Daarom ben ik het ook oneens met Rogiers als hij waarschuwt voor een gebrek aan afstand. Natuurlijk is populisme verderfelijk, maar afstand heeft de laatste jaren te vaak geleid tot een gebrek aan respect. Als Rogiers schrijft dat we moeten luisteren naar ‘wat de mensen echt bedoelen’, dan hoor ik onwillekeurig een Agalev-schepen zeggen: ‘U zégt wel dat u meer politie wil, maar eigenlijk wil u een speelplein.’ De journalist of politicus als psychoanalyticus, die zijn interpretatie van wat ‘de burger echt bedoelt’ zo stuurt dat de burger ‘eigenlijk’ bedoelt wat de politicus graag wil horen. ‘Eigenlijk gaat het over vervreemding. Eigenlijk gaat het over te weinig groen en culturele voor-zieningen.’ Tuurlijk. Maar het gaat in de eerste plaats over drie keer overvallen worden, en over de inbraak bij de buren. Zolang dat niet erkend wordt, zal de lastige eik zure burger blijven morren. Laten we beginnen met zoveel mogelijk contact te zoeken, relativeren en afstand scheppen kan later nog wel. Je moet vertrouwen winnen voor je mensen van idee kunt doen veranderen. Dat is alvast wat de populaire pers al jaren - dikwijls met succes - probeert en waarvoor ze al evenveel jaren bakken kritiek over zich heen krijgt. Als die kwam van mensen die - dankzij hun speelpleintjes, Zomers van Antwerpen en kunst-in-leegstaande-etalages - erin geslaagd waren de verzuring gevoelig terug te dringen, ik zou be-schaamd mijn mond houden. Nu dat niet het geval is, moet ook ik me vaak inhouden om niet verbitterd mijn rug te draaien naar de Enige Ware Linkse Leer.

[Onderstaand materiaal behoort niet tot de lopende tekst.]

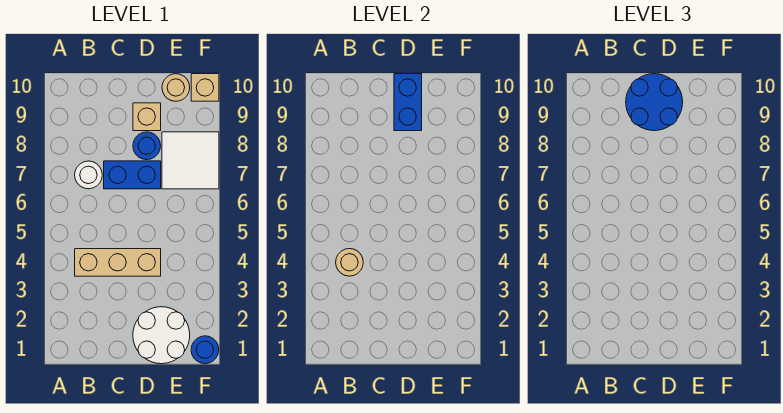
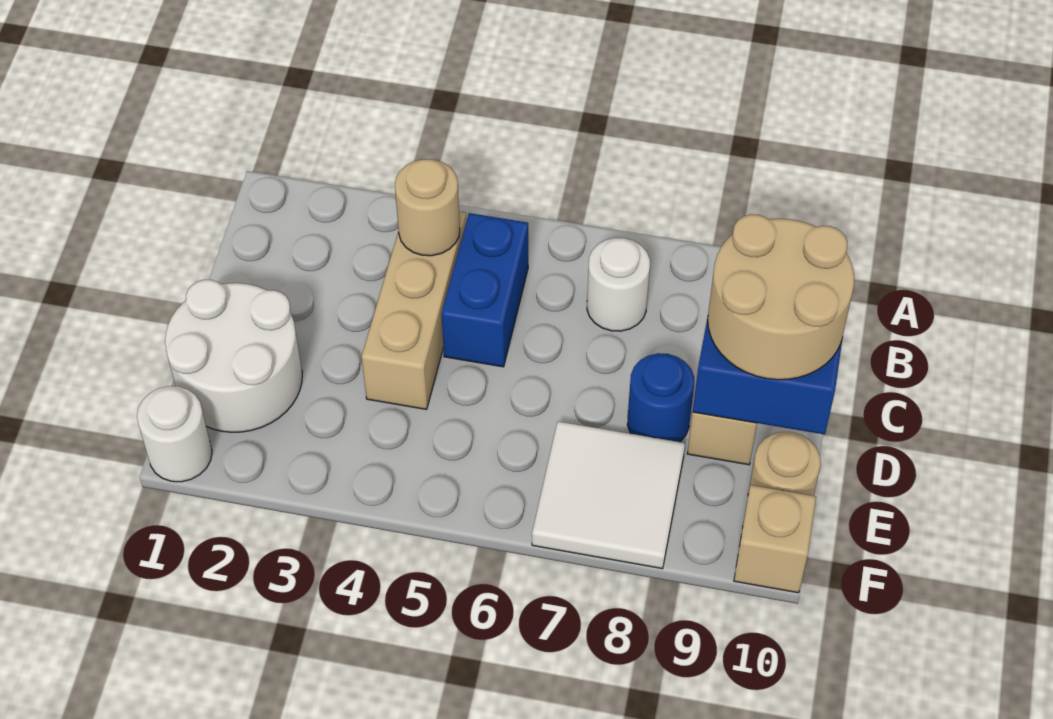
blue 1x2 brick [104,161,161,189] -> blue 1x2 brick moved to [442,213,528,367]
blue 2x2 round brick [626,74,683,131] -> tan 2x2 round brick [708,215,854,380]
blue 1x1 round brick [191,336,219,364] -> white 1x1 round brick [137,386,212,482]

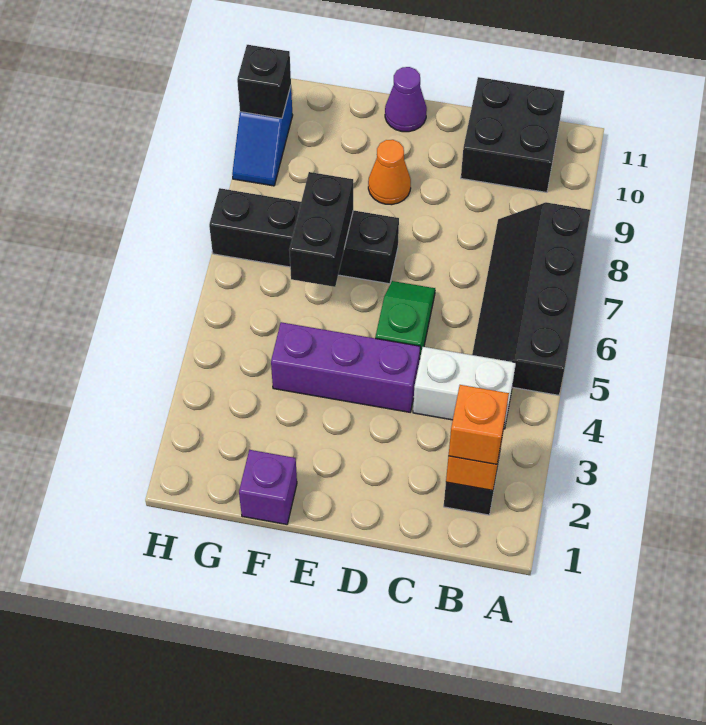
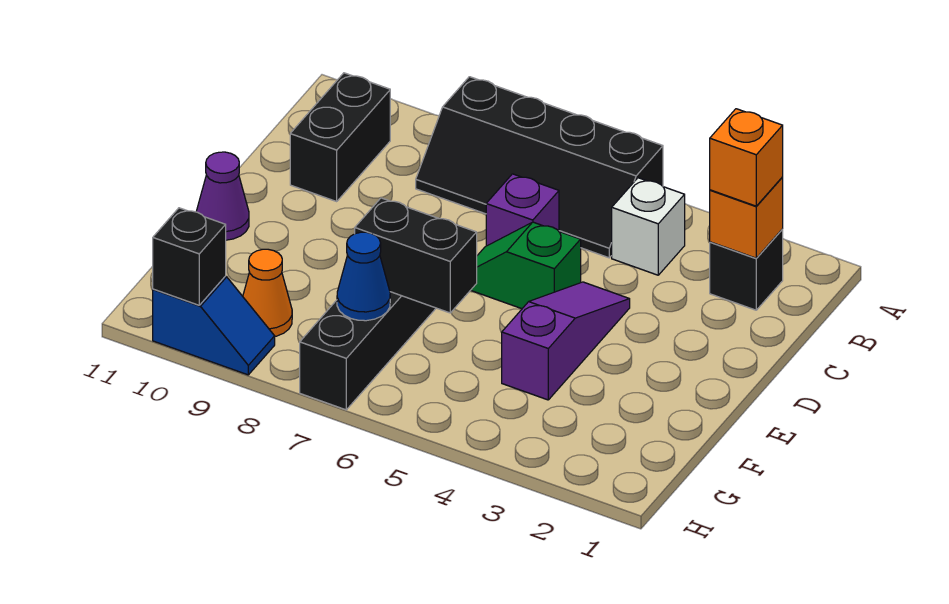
white 1x2 brick [413,347,516,429] -> white 1x1 brick [612,178,685,275]
black 2x2 brick [461,77,564,192] -> black 1x2 brick [290,73,390,201]
purple 1x3 brick [271,322,420,412] -> purple 1x3 slope [502,282,630,400]
orange 1x1 cone [368,140,411,205] -> orange 1x1 cone moved to [243,249,292,336]
purple 1x1 brick [239,450,297,524] -> purple 1x1 brick moved to [486,174,559,246]
none -> blue 1x1 cone [337,232,390,321]

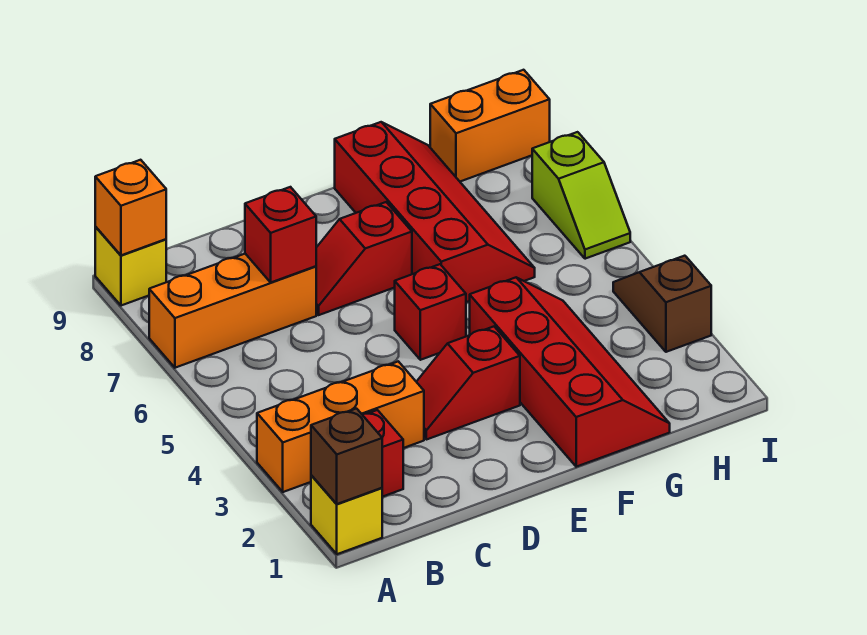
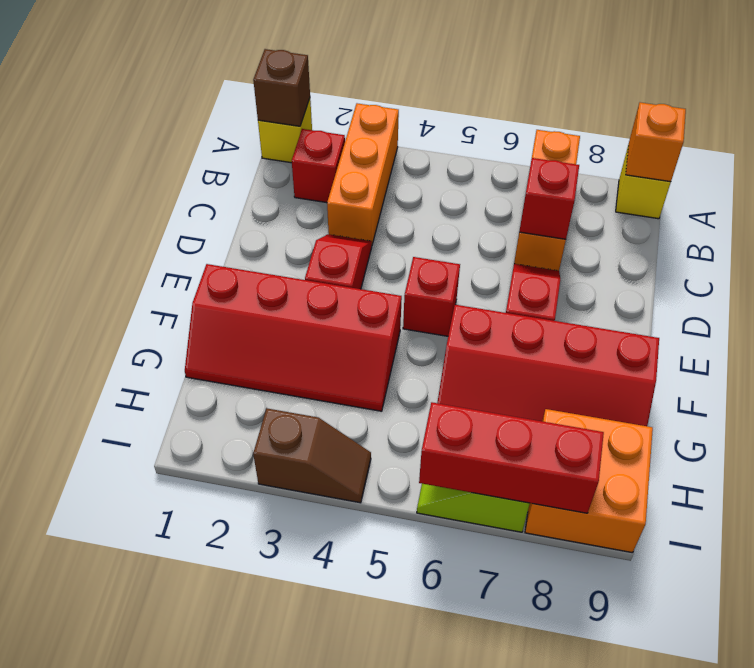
orange 1x2 brick [430,70,550,181] -> orange 2x2 brick [525,409,653,553]
none -> red 1x3 brick [419,402,604,513]

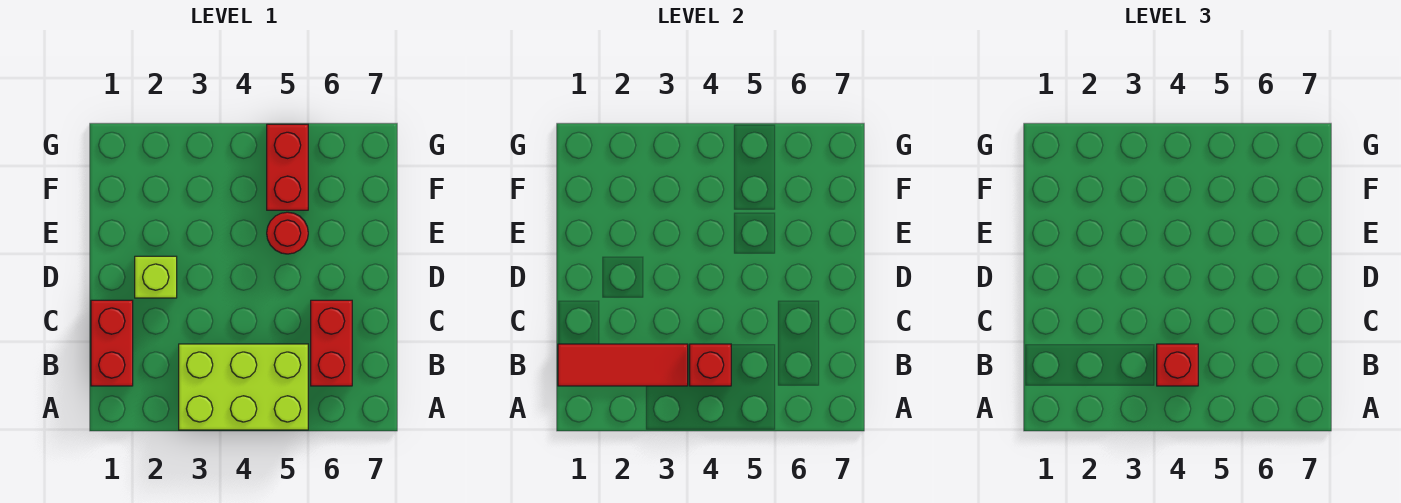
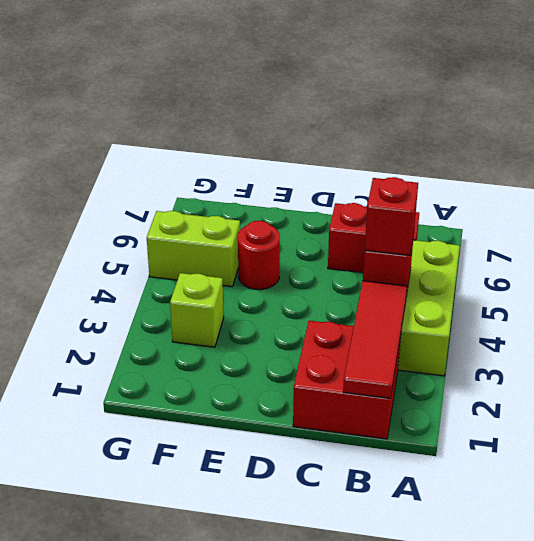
red 1x2 brick [91,300,133,386] -> red 2x2 brick [293,321,401,439]
lime 1x1 brick [135,256,177,298] -> lime 1x1 brick moved to [170,273,224,347]
red 1x2 brick [267,124,308,210] -> lime 1x2 brick [147,211,240,287]

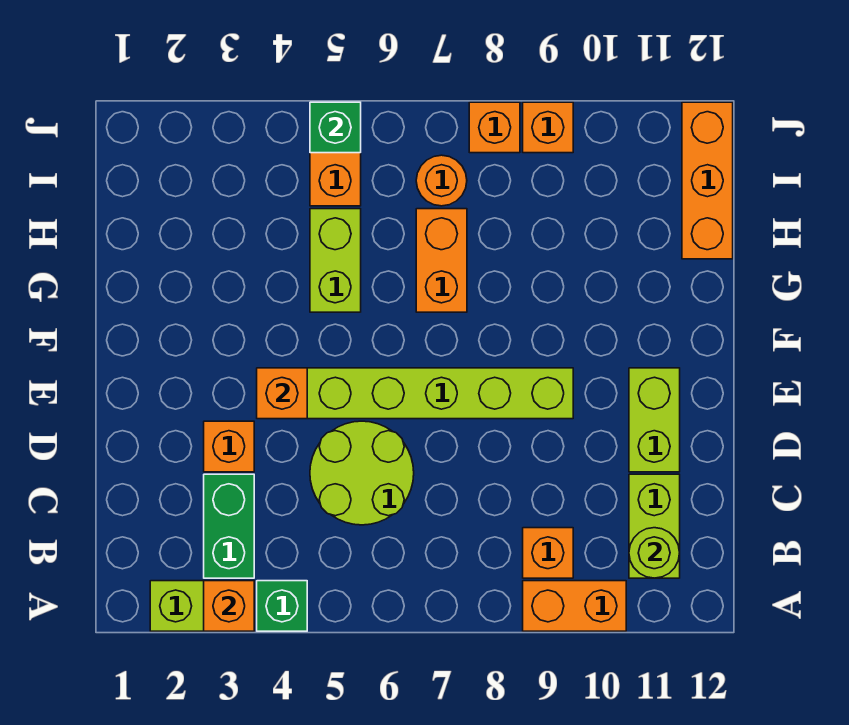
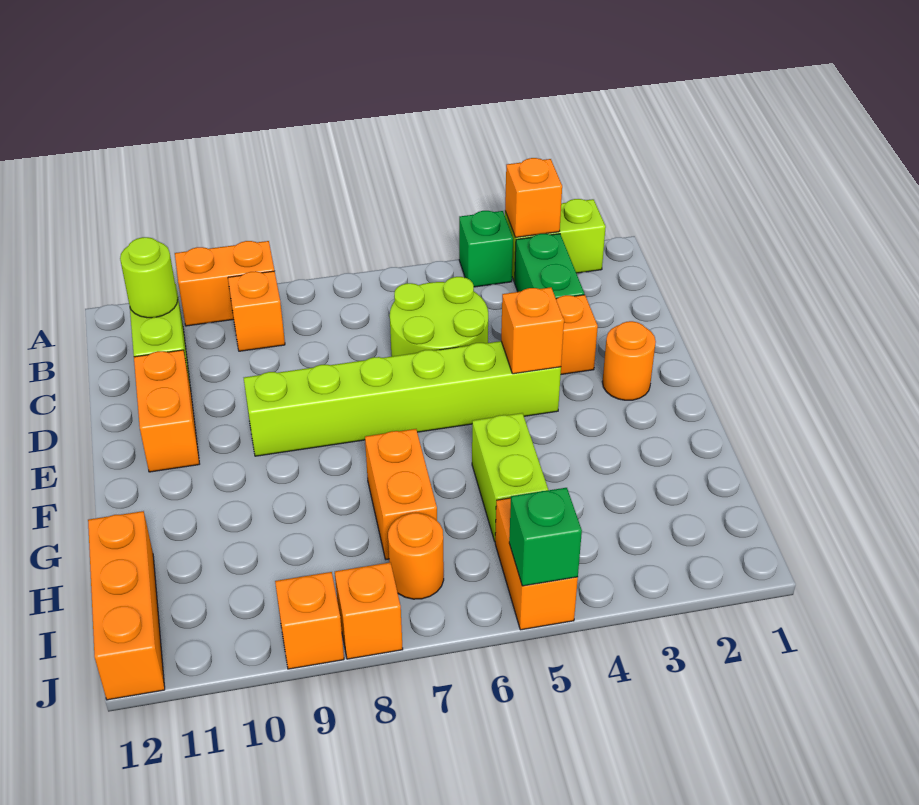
lime 1x2 brick [629,368,680,472] -> orange 1x2 brick [134,350,199,472]
none -> orange 1x1 round brick [602,321,656,400]

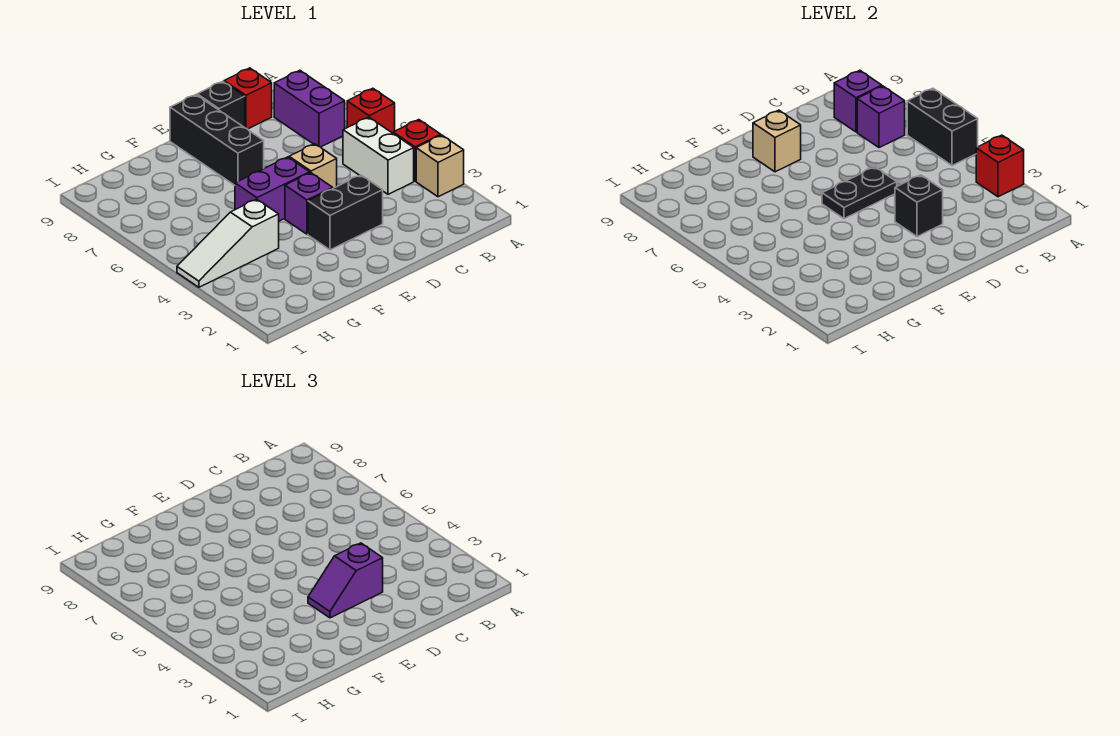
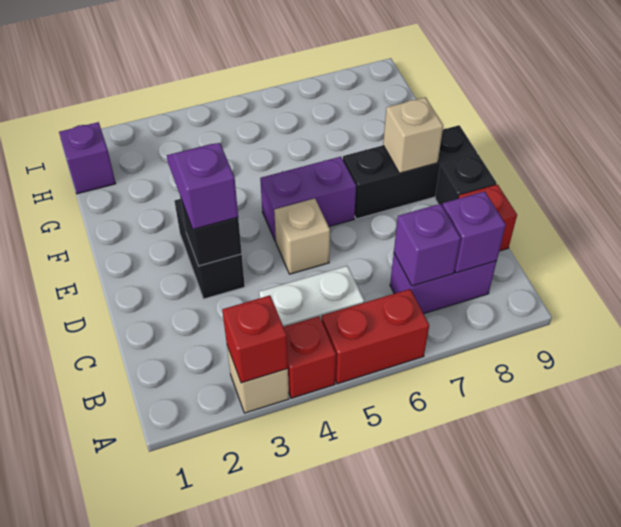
black 1x2 brick [907,88,978,166] -> none
red 1x1 brick [347,88,395,133] -> red 1x2 brick [322,289,429,384]
black 1x2 plate [822,167,897,219] -> none
purple 1x1 brick [285,173,333,234] -> purple 1x1 brick moved to [59,122,116,194]
purple 1x2 brick [235,157,310,221] -> purple 1x2 brick turned to [260,157,356,241]
white 1x3 slope [177,199,279,287] -> none

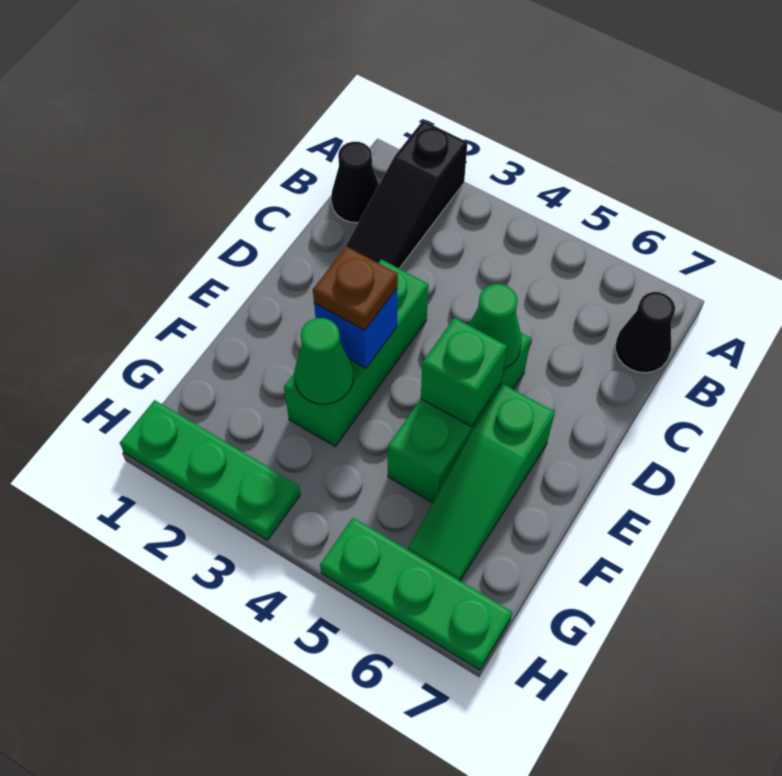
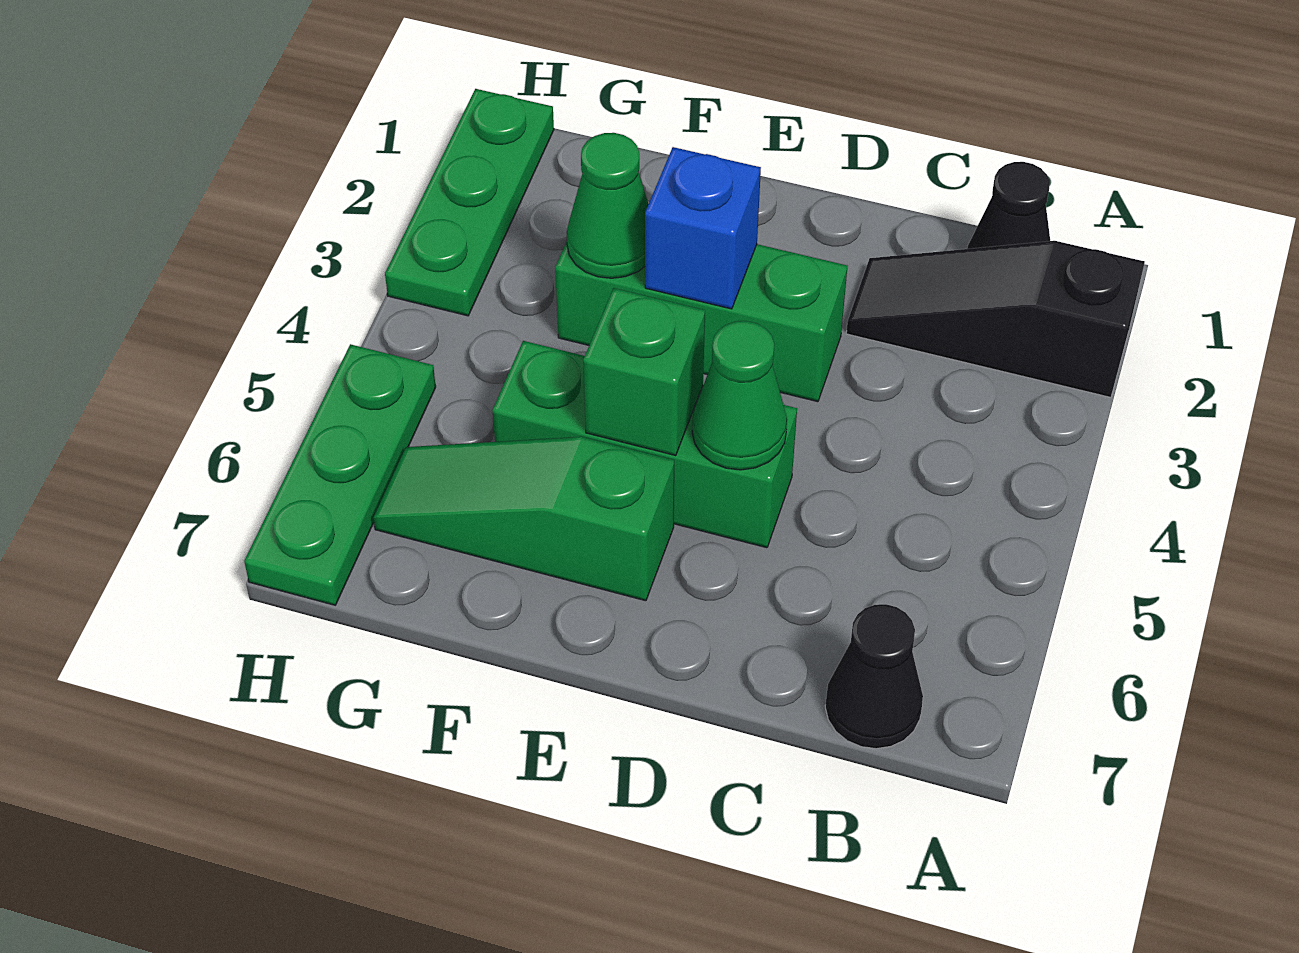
brown 1x1 plate [313,247,398,331] -> none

U hebt gelijk, ik heb één en ander eenzijdig weergegeven. Ik ben zelfs vast ergens demagogisch geweest, en nu u dat ontdekt hebt, mag u dit hele artikel honend van tafel vegen. In Eigen schuld eerst staan veel terechte punten van kritiek aan het adres van de populaire pers. Vergeef mij dat ik die, for argument's sake, niet heb aangehaald. Voor uw plezier zal ik toegeven dat ik af en toe vind dat een kop in Het Laatste Nieuws slechtgekozen is, of dat een stuk niet genuanceerd genoeg is. Ik ben Filip Rogiers alvast heel dankbaar voor de erkenning die hij geeft aan populaire programma's als Zwart/Wit en boeks-kes als Dag Allemaal. Het is bij mijn weten de eerste keer dat een journalist van een kwaliteitsblad dit doet. Laten we hopen dat anderen volgen, en dat - vooruit, ik zal nog eens iets toegeven, louter en alleen voor uw plezier - ook populaire journalisten minder schamper doen over het werk van hun gestudeerde collega's. Willen we komen tot een goede journalistiek, die contact heeft met de lezers, onderwerpen aantrekkelijk kan presenteren en voldoende afstand en nuance kan bewaren, dan zullen we af moeten van ‘kwaliteit’ en ‘populair’, en zeker van het afschuwelijke ‘populair maar toch kwalitatief’. We moeten af van de minachting voor populaire cultuur, en van het wantrouwen tussen volksmensen en groenlinkse tweeverdieners. Misschien moeten we ook af van essays en artikels die zeggen wat we nog allemaal moeten doen. We moeten veel. Eens denken waar we mee zullen beginnen.